> **ACTIVITY LIST**:
1. The speaker bio names what UIMA is used to do with advanced text and multi-modal analytics. List each of these activities.
2. Extend the speaker bio about David Ferrucci past its final sentence.

> **TEXT SHOWN**:
-- Opening Marker --

About the Speaker

David Ferrucci

Dr. David Ferrucci is an IBM Fellow and the Principal Investigator (PI) for the Watson/Jeopardy! project. He has been at IBM’s T.J. Watson’s Research Center since 1995 where he heads up the Semantic Analysis and Integration department. Dr. Ferrucci focuses on technologies for automatically discovering valuable knowledge in natural language content and using it to enable better decision making.

As part of his research he led the team that developed UIMA. UIMA is a software framework and open standard widely used by industry and academia for collaboratively integrating, deploying and scaling advanced text and multi-modal (e.g., speech, video) analytics. As chief software architect for UIMA, Dr. Ferrucci led its design and chaired the UIMA standards committee at OASIS. The UIMA software framework is deployed in IBM products and has been contributed to Apache open-source to facilitate broader adoption and development.

-- Closing Marker --

(Records from a dataset)

-- Opening Marker --

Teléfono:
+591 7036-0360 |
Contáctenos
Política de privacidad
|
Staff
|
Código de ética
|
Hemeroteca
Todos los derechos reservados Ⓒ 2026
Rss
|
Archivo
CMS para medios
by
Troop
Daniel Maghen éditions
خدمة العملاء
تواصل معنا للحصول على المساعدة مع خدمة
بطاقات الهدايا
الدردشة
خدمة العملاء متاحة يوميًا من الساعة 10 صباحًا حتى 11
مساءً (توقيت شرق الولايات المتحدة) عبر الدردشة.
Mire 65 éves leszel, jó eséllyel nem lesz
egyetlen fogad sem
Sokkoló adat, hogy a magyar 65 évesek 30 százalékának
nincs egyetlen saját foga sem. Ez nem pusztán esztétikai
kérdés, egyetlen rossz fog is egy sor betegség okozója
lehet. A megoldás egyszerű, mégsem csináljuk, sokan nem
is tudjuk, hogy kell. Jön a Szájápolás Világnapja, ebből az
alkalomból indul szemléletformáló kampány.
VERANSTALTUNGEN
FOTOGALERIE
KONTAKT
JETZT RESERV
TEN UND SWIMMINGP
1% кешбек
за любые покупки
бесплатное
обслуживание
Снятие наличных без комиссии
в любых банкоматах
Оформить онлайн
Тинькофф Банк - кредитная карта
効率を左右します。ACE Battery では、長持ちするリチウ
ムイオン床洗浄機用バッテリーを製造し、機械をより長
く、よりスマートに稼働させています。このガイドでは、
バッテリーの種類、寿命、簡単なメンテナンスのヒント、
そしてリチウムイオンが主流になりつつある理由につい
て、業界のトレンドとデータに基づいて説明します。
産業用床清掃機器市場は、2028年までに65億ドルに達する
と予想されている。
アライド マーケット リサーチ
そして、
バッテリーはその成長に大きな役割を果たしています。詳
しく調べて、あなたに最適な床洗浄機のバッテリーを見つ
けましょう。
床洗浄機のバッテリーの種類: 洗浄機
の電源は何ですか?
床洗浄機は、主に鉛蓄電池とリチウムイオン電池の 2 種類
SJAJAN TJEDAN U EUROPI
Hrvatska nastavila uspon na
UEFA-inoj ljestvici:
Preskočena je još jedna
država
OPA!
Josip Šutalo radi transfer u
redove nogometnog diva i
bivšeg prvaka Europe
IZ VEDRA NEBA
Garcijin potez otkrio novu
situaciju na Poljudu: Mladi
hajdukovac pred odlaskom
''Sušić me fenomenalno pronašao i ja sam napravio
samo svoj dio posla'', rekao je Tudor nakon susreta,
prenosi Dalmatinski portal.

-- Closing Marker --

> **ANSWER LIST**:
1.
- Integrating
- Deploying
- Scaling

2.
In 2007, Dr. Ferrucci took on the Jeopardy! Challenge – tasked to create a computer system that can rival human champions at the game of Jeopardy!. As the PI for the exploratory research project dubbed DeepQA, he focused on advancing automatic, open-domain question answering using massively parallel evidence based hypothesis generation and evaluation. By building on UIMA, on key university collaborations and by taking bold research, engineering and management steps, he led his team to integrate and advance many search, NLP and semantic technologies to deliver results that have out-performed all expectations and have demonstrated world-class performance at a task previously thought insurmountable with the current state-of-the-art. Watson, the computer system built by Ferrucci and his team beat the highest ranked Jeopardy! champions of all time on national television on February 14th 2011. He is now leading his team to demonstrate how DeepQA can make dramatic advances for intelligent decision support in areas including medicine and health care.

Dr. Ferrucci has been the Principal Investigator (PI) on several government-funded research programs on automatic question answering, intelligent systems and saleable text analytics. His team at IBM consists of 32 researchers and software engineers specializing in the areas of Natural Language Processing (NLP), Software Architecture, Information Retrieval, Machine Learning and Knowledge Representation and Reasoning (KR&R).

Dr. Ferrucci graduated from Manhattan College with a BS in Biology and from Rensselaer Polytechnic Institute in 1994 with a PhD in Computer Science specializing in knowledge representation and reasoning. He is published in the areas of AI, KR&R, NLP and automatic question-answering.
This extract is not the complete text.